● **TASK OBJECTIVE**: Beginning with the line that contains "table_header [411, 1588, 699, 1635]", copy each subsequent line of the data below through the last one, including both ends but not the pictures.

● **TASK MATERIAL**:
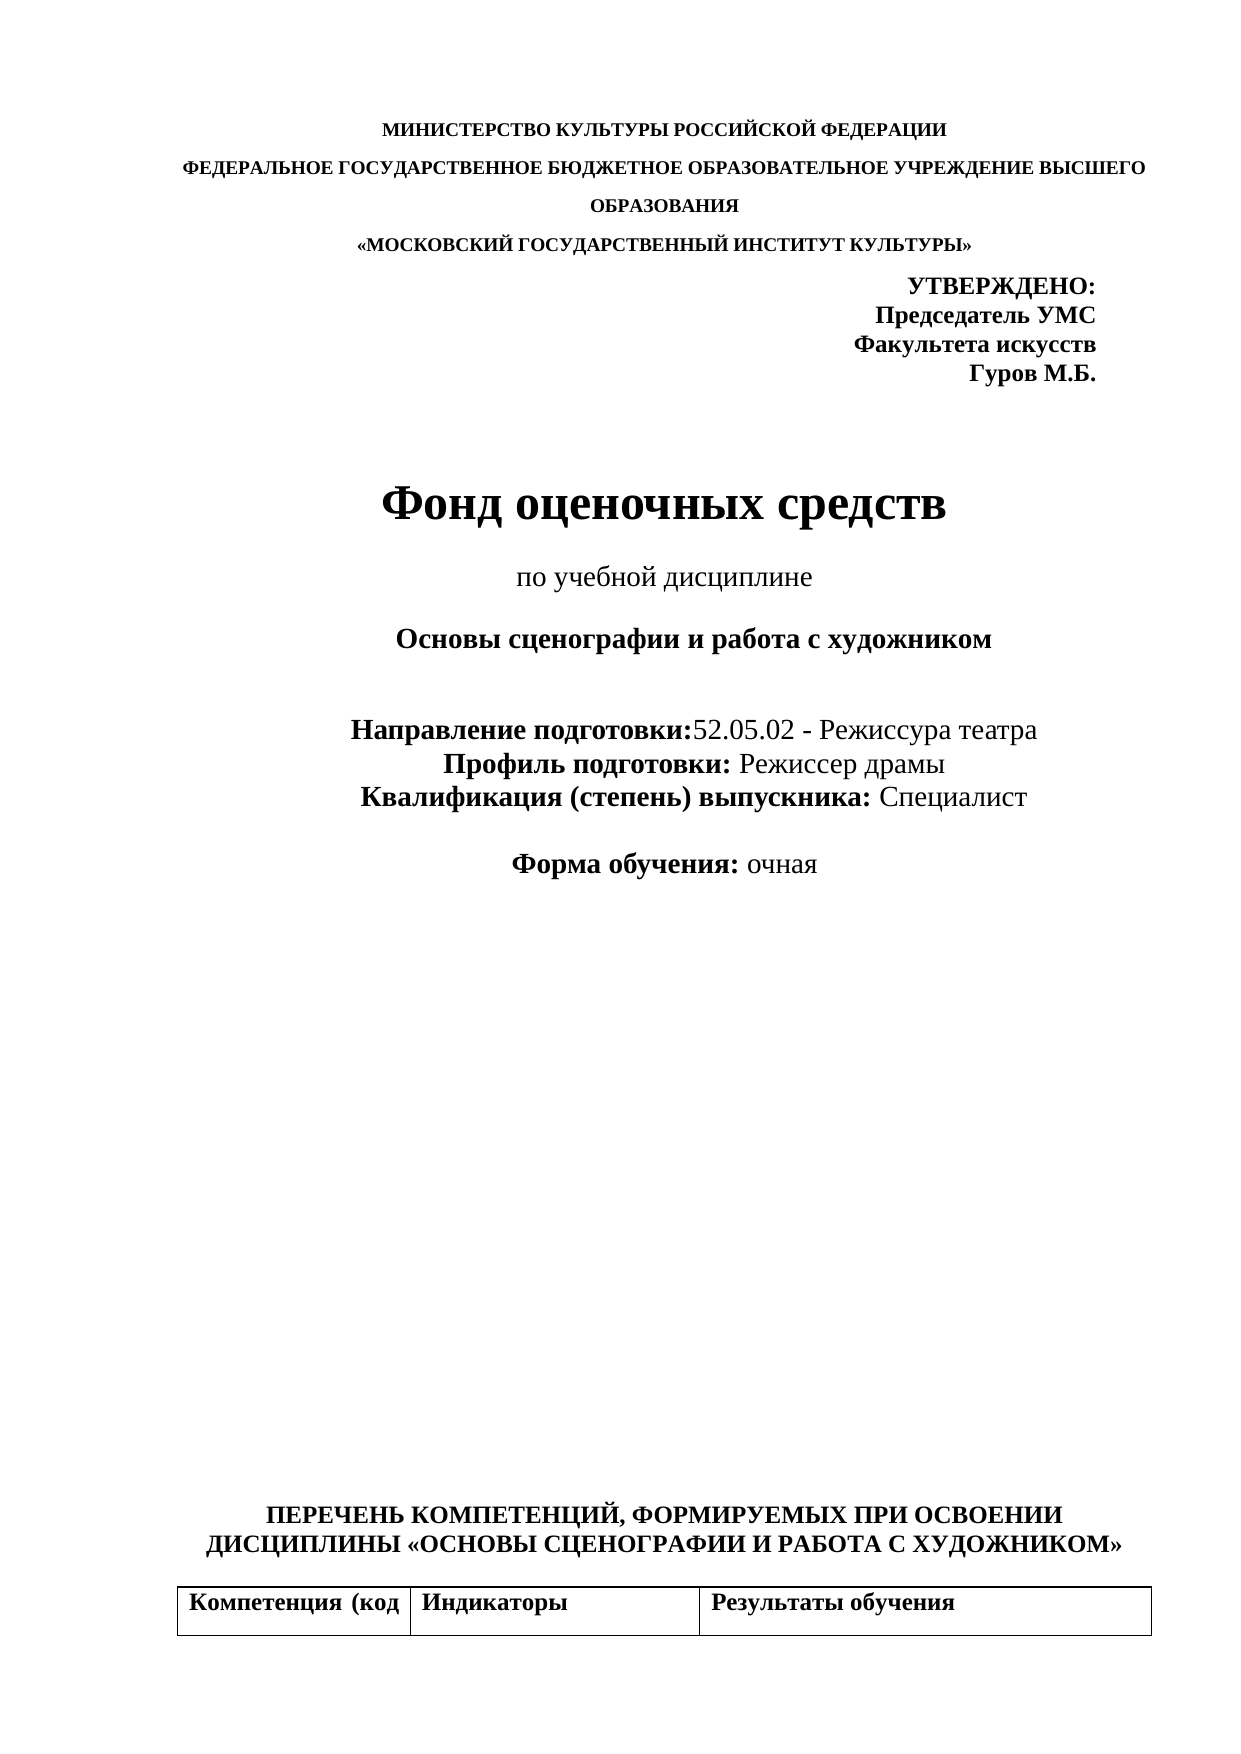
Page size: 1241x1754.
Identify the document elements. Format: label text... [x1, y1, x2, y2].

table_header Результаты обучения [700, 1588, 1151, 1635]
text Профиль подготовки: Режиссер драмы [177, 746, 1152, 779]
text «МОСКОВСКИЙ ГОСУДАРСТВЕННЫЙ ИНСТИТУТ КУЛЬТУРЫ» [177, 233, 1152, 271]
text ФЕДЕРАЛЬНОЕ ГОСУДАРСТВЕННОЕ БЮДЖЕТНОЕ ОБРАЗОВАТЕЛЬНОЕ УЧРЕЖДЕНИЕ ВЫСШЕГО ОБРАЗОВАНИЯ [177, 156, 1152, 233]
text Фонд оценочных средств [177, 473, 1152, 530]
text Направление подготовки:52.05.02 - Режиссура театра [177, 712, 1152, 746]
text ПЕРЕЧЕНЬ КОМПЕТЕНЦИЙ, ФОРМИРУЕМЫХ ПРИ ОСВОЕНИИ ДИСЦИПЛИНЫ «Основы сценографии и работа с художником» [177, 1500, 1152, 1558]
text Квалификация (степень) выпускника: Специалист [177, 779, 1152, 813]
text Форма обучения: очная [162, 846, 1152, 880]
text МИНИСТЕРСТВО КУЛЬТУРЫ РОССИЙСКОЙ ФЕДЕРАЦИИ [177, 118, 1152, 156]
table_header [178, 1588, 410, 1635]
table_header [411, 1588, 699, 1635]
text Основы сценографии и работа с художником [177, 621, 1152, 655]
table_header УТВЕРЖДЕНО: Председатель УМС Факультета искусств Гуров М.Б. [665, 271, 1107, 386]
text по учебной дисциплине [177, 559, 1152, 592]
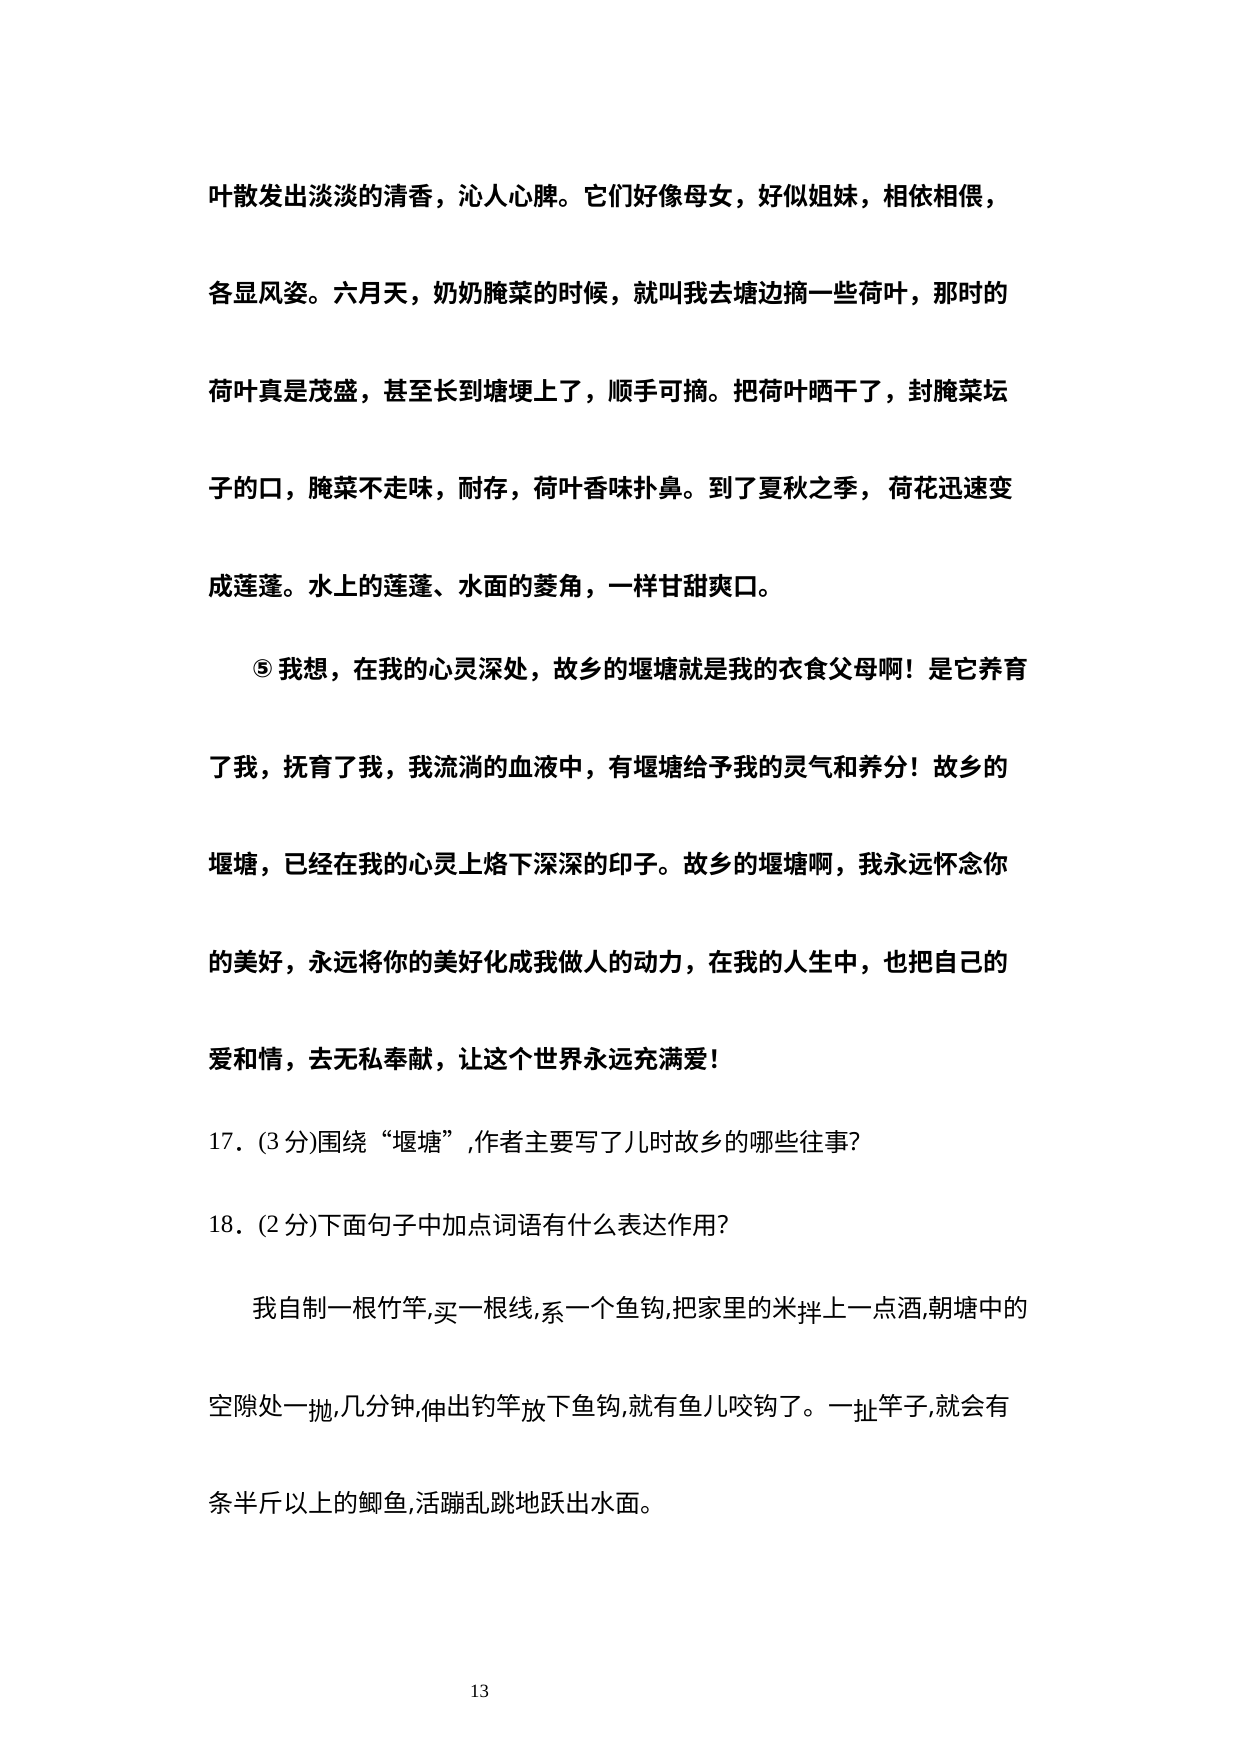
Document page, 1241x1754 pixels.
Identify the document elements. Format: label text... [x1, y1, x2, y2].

● **ANSWER BOX**:
table_header [411, 1588, 699, 1635]
text Основы сценографии и работа с художником [177, 621, 1152, 655]
table_header УТВЕРЖДЕНО: Председатель УМС Факультета искусств Гуров М.Б. [665, 271, 1107, 386]
text по учебной дисциплине [177, 559, 1152, 592]
Document page, 1241x1754 pixels.
Identify the document elements. Format: label text... [x1, y1, x2, y2].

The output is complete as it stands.